HOW TO COMPLETE THIS TASK: Which of the lines below hold "worn"? Please return each one.

RECORDS SUPPLIED:

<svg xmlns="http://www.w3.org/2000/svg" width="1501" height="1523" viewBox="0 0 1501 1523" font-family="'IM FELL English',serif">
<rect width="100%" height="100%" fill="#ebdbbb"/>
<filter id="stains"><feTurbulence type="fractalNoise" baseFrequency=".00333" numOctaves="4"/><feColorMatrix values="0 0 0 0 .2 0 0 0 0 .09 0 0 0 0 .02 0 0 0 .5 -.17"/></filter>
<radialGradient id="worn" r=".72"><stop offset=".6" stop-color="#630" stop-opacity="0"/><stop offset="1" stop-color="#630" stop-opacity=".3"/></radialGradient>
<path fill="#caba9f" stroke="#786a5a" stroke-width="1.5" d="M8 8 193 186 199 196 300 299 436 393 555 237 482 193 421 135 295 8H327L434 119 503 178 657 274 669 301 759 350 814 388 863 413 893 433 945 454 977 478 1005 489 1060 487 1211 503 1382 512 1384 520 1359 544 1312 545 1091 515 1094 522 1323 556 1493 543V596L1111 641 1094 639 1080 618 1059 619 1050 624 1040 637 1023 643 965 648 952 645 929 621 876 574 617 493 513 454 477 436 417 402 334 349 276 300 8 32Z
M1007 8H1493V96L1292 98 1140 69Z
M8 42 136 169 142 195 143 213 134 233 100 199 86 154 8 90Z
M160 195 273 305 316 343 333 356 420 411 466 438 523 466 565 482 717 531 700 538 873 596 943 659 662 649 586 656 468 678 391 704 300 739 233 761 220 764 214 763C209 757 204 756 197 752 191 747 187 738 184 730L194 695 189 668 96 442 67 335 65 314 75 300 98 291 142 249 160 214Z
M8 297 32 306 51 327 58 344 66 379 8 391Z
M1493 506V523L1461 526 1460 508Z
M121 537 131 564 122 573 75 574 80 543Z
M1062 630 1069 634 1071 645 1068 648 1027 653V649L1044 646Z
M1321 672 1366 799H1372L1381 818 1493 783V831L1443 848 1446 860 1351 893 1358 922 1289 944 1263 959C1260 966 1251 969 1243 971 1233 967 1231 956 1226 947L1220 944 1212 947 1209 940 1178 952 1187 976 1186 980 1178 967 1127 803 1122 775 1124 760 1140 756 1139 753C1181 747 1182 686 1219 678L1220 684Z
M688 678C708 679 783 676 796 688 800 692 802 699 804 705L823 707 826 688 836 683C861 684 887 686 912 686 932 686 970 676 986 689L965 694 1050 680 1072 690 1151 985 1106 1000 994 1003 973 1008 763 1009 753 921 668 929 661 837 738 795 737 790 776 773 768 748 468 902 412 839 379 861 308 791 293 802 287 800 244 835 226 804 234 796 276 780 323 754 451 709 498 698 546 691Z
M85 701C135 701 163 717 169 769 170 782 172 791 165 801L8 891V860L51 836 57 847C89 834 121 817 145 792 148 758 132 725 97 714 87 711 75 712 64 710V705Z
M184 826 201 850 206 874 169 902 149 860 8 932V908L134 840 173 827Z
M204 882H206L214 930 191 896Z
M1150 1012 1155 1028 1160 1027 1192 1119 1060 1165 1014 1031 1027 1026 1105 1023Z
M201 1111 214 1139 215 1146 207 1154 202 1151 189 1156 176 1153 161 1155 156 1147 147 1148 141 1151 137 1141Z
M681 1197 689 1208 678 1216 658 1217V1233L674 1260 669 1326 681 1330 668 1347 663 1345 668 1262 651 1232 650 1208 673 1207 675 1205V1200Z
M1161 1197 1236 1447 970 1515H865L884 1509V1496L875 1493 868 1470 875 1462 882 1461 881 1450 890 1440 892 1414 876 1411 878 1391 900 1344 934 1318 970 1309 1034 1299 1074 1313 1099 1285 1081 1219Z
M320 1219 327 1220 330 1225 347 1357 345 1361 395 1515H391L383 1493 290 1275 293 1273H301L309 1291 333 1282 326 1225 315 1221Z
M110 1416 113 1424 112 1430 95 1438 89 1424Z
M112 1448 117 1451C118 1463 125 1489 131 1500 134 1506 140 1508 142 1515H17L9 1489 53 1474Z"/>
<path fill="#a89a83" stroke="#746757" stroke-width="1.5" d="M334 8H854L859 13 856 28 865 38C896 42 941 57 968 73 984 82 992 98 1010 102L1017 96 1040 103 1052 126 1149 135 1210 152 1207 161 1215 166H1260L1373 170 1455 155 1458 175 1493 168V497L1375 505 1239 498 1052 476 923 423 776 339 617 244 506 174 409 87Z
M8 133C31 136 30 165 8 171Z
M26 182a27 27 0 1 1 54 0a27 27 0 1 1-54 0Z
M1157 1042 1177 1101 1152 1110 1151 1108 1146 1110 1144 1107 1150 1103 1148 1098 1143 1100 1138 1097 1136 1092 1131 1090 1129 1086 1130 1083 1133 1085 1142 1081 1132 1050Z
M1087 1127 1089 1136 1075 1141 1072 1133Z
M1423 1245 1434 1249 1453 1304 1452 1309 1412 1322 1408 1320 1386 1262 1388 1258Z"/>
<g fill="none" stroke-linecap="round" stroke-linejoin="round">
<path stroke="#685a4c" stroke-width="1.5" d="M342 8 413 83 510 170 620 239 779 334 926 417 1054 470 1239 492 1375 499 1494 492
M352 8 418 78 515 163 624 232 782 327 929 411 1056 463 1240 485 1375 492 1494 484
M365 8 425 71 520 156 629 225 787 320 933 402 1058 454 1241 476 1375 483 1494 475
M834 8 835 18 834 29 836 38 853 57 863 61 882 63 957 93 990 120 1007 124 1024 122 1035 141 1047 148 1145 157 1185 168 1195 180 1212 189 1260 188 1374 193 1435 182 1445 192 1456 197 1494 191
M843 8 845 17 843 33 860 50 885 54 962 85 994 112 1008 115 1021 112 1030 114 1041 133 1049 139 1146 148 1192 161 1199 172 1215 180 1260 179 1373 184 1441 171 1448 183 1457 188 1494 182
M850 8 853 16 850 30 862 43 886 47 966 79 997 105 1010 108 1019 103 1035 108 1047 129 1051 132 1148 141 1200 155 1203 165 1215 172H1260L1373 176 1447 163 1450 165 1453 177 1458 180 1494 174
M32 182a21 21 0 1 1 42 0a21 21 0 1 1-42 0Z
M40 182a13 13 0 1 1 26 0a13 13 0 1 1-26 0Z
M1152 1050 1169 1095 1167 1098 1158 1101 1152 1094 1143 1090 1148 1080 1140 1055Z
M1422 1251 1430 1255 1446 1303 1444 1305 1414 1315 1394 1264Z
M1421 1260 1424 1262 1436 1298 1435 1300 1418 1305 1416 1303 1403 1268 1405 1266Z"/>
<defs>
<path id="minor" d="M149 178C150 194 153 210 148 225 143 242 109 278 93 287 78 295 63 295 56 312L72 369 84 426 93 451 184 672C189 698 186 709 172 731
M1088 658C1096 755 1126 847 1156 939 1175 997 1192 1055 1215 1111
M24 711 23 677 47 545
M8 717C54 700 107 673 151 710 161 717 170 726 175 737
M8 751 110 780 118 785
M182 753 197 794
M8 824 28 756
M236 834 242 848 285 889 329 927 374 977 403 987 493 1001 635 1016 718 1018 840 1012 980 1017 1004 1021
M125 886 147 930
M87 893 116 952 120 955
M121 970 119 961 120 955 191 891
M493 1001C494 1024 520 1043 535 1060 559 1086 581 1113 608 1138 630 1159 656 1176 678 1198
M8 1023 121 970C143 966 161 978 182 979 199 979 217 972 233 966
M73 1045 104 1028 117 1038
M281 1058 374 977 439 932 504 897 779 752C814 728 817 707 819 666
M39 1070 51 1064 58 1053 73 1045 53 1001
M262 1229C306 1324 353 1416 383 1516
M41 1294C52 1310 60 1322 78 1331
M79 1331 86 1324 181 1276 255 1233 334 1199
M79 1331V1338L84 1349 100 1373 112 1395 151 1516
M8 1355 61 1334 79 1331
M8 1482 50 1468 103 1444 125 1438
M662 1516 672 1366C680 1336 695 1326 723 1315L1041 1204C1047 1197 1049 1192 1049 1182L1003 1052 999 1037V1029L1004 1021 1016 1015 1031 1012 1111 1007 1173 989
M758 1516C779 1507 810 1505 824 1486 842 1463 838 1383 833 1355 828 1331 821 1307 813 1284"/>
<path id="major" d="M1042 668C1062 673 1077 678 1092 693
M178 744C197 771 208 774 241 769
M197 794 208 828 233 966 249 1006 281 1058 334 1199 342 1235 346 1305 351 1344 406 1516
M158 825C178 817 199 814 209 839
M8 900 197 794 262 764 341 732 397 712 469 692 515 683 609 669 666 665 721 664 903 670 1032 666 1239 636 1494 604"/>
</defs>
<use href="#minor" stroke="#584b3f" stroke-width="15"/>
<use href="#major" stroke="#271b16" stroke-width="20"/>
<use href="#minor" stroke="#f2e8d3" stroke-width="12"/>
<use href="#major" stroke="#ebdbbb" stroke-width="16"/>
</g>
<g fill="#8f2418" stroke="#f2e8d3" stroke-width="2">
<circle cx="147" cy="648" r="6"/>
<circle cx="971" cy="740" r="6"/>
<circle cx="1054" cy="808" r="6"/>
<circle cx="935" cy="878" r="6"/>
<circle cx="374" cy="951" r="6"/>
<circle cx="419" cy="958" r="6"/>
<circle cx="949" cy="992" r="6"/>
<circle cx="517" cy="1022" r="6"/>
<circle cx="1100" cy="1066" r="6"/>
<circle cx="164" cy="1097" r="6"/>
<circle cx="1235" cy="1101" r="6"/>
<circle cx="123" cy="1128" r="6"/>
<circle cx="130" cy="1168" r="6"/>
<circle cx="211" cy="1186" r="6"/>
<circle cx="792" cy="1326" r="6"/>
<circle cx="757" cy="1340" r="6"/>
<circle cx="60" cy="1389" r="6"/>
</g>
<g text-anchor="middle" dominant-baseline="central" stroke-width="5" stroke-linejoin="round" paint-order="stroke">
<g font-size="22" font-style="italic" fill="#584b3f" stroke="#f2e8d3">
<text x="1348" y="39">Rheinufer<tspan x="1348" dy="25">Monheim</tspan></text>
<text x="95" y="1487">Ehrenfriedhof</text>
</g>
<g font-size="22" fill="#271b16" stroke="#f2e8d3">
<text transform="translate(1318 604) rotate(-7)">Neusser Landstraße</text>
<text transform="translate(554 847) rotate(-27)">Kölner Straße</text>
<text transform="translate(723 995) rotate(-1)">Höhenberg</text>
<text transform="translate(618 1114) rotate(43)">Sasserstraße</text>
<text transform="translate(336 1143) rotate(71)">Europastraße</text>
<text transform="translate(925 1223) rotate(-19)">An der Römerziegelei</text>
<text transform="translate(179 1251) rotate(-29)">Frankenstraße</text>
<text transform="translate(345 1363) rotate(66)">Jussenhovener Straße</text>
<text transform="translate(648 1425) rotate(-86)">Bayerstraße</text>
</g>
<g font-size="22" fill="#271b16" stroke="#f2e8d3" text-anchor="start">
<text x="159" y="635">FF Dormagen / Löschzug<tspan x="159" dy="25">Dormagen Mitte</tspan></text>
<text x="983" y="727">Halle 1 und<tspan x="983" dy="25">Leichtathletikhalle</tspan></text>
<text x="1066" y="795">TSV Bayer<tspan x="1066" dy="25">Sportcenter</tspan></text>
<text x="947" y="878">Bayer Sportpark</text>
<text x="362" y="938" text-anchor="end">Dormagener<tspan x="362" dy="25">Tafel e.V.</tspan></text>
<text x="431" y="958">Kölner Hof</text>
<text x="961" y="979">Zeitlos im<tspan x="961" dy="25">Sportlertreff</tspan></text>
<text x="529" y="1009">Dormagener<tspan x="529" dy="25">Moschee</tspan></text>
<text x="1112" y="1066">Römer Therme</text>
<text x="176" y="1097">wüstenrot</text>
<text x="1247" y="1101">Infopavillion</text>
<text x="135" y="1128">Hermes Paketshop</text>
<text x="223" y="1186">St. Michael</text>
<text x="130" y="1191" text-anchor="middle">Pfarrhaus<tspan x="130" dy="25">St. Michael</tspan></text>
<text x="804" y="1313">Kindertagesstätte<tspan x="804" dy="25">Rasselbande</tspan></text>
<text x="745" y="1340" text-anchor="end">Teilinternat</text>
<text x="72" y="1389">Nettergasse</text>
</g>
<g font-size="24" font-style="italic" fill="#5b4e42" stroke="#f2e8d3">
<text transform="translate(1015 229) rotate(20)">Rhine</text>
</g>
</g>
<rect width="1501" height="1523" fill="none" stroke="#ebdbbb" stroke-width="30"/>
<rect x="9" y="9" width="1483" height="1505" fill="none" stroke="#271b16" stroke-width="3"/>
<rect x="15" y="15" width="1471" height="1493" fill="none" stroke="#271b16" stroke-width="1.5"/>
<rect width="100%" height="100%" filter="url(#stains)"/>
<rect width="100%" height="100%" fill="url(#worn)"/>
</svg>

RESULT FOR THIS EXERCISE:
<radialGradient id="worn" r=".72"><stop offset=".6" stop-color="#630" stop-opacity="0"/><stop offset="1" stop-color="#630" stop-opacity=".3"/></radialGradient>
<rect width="100%" height="100%" fill="url(#worn)"/>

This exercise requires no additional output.